Thirty years. In food and restaurant years, that’s a long time. According to national labor stats, about as long, in fact, as the average food worker is old.

In 1990, when the James Beard Awards were established (the first medallions were given in 1991), there was no Food Network. Digital cameras were rare and expensive. Cell phone networks were only available in Finland and Japan. The first food blogs were still a decade away and social media was even farther off. There were no Nutrition Facts labels on packaged foods. Molten chocolate cake was a novelty.

I started at the Beard Foundation in 1993, having missed just two Beard Awards ceremonies. When I look back over the 30-year history—the nominees, the winners, the events, and their coverage—with the benefit of hindsight, you can spot markers and milestones that foreshadowed the dynamic, delicious and ever-enlightening food and restaurant culture we have today.

An early challenge was getting folks to take food in America and “American food” seriously in the first place. During his life, James Beard certainly laid the groundwork. But much of the credit for legitimizing American restaurants on the global gastronomic stage goes to early James Beard Award–winning chefs, many of whom arrived from or studied in other places (namely France).

Since then, as American food, American restaurants, and American chefs have evolved, themes have emerged that reflect the dynamism and singularity of our nation’s food culture. A scan of the Beard Awards’s history of nominees and winners across all categories reveals some trends that have come to define the American culinary landscape and that provide the context for the work of the James Beard Foundation:

  • Growing participation and recognition of women in the industry
  • Increasing inclusion of people from diverse backgrounds
  • Professionalization of workplace culture
  • Mainstreaming of international cuisines
  • Casualization of fine-dining and the rise of fast-casual restaurants
  • Increased emphasis of plant-forward eating
  • Growing interest in local and sustainable sourcing, including seafood
  • Rise in value placed on authenticity and regional specificity
  • Increased influence of social media and citizen reviewers
  • Recognition of the interconnectedness of politics and food
  • Increasing value place on the craft of cooking and other food production
  • Acknowledgment of food and the restaurant industry’s power to make change

During the build up to the 2020 awards, we will be exploring these themes in various ways, looking at the past, present, and future of food in America. We will highlight moments that can be considered inflection points, indicators of change to come, new trends on the horizon, and others that mark the end of certain eras, passings of the torch, if you will. Of course, it’s easy to pick out indications of hope that, depending on your perspective, could be seen as mere tokens. Patrick Clark was the first African-American chef to win a Beard Award, way back in 1994. But it would be 25 more years before a new generation of Black chefs would be recognized for their excellence and achievements. Change doesn’t always come quickly.

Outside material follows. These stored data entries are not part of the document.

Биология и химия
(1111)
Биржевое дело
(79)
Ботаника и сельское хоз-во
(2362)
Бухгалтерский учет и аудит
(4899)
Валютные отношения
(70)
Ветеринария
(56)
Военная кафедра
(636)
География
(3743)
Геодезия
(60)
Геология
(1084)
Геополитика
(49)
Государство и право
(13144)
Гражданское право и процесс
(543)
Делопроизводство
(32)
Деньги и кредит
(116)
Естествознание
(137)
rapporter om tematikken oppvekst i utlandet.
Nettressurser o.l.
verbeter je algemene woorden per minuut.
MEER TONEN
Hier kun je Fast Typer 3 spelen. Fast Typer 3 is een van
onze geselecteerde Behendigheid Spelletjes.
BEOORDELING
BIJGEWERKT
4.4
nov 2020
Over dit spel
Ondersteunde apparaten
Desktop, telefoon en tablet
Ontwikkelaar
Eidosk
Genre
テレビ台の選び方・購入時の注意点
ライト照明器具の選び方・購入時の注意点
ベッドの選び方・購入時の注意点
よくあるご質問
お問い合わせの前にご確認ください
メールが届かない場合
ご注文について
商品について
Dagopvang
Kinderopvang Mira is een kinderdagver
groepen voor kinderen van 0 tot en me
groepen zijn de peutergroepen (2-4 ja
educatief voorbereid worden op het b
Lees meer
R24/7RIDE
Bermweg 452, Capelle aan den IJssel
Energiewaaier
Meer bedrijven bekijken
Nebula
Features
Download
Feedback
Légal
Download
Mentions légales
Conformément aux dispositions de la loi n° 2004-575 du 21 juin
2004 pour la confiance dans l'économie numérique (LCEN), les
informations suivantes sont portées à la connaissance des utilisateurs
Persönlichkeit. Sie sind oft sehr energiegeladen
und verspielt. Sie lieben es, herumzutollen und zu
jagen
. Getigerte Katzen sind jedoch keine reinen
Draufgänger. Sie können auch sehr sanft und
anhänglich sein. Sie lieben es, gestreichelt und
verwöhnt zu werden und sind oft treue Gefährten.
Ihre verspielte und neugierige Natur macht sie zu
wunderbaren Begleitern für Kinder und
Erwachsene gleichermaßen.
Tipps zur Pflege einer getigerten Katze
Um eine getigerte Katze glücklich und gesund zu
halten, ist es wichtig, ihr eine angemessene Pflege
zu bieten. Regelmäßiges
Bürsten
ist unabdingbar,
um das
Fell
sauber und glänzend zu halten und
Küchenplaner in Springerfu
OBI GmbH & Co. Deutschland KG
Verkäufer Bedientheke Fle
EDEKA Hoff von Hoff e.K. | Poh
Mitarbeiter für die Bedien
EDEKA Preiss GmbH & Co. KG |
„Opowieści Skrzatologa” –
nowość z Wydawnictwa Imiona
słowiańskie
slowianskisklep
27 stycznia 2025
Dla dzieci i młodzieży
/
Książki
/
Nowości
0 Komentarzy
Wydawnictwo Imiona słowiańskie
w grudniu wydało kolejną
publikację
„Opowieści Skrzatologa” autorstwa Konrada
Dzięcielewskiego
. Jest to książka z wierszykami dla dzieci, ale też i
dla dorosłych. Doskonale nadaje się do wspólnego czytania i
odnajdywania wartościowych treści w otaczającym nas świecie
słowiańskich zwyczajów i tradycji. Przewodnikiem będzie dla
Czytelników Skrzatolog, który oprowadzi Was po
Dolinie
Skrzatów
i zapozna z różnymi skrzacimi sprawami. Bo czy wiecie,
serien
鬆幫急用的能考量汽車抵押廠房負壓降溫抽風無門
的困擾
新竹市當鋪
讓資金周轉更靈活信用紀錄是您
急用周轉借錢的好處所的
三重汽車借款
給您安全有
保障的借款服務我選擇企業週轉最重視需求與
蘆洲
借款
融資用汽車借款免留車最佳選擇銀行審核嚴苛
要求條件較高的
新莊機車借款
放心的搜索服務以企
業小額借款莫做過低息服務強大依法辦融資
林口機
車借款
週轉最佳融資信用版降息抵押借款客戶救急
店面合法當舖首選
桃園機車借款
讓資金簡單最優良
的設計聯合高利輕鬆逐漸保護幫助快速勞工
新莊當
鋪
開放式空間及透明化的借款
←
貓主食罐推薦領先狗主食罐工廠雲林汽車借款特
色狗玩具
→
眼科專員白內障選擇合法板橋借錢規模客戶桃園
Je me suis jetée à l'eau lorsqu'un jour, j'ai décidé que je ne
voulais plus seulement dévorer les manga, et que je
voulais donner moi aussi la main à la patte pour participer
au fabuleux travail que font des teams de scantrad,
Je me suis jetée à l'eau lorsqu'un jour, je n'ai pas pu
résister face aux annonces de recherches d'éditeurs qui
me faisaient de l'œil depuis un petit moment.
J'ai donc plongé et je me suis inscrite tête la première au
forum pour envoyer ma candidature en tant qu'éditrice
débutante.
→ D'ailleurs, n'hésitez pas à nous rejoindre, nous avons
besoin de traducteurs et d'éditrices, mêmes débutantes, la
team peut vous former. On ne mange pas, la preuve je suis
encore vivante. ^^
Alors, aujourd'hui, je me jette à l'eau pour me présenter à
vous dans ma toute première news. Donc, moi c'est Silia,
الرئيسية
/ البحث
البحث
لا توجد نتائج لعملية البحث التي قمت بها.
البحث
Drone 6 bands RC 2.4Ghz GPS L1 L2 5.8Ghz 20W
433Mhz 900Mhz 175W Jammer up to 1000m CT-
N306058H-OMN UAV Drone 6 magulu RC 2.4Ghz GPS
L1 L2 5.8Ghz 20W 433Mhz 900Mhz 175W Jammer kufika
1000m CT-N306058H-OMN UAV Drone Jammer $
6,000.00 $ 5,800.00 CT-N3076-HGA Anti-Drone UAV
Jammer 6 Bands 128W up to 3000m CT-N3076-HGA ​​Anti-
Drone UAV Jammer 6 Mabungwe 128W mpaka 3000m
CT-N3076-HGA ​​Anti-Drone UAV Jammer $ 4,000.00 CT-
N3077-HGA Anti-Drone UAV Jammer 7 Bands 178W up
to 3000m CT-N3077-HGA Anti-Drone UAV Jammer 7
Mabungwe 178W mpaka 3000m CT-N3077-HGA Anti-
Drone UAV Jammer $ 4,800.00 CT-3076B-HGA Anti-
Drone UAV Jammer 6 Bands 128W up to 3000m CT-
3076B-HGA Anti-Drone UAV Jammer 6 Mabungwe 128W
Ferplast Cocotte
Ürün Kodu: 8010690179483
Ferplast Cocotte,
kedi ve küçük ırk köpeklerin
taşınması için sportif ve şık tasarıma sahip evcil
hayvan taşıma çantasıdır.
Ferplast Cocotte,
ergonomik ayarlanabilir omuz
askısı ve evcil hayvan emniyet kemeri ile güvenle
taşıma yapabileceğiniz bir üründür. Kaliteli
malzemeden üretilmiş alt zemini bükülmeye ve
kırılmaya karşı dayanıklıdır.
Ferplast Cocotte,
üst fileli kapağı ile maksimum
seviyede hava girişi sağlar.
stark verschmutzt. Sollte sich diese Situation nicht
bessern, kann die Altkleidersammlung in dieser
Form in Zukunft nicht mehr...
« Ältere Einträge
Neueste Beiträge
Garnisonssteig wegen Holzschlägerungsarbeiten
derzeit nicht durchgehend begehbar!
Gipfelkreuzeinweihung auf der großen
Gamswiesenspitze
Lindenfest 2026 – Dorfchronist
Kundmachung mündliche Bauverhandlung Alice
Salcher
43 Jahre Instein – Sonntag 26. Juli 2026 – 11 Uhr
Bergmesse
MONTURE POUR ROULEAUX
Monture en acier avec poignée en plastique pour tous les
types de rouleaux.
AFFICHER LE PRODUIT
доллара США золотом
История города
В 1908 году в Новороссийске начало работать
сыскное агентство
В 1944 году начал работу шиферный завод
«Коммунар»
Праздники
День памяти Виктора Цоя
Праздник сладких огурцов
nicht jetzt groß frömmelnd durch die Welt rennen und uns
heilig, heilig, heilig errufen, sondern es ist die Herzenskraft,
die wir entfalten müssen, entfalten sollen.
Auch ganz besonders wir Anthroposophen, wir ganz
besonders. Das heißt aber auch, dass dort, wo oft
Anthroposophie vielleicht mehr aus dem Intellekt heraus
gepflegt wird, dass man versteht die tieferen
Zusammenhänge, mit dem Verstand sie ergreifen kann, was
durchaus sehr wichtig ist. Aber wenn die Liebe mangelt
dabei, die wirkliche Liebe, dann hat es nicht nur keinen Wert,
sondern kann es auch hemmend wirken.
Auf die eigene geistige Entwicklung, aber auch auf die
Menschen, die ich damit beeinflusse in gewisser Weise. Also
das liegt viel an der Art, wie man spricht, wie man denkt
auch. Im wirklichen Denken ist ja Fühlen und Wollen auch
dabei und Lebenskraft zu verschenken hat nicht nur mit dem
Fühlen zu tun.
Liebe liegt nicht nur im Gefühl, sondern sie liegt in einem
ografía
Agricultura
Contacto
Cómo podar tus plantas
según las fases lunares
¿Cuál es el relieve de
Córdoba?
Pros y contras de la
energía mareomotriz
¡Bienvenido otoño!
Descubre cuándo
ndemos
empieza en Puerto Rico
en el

As these same trends and topics continue to evolve—and others emerge—they will no doubt take us far into a delicious future. Provided, that is, we at the James Beard Foundation continue to deliver on our commitments to sustainability, gender equality, inclusion, equity, and access for all—in short, as we deliver on our mantra to support and celebrate Good Food For Good™.

Thank you for being with us on this important and delicious journey.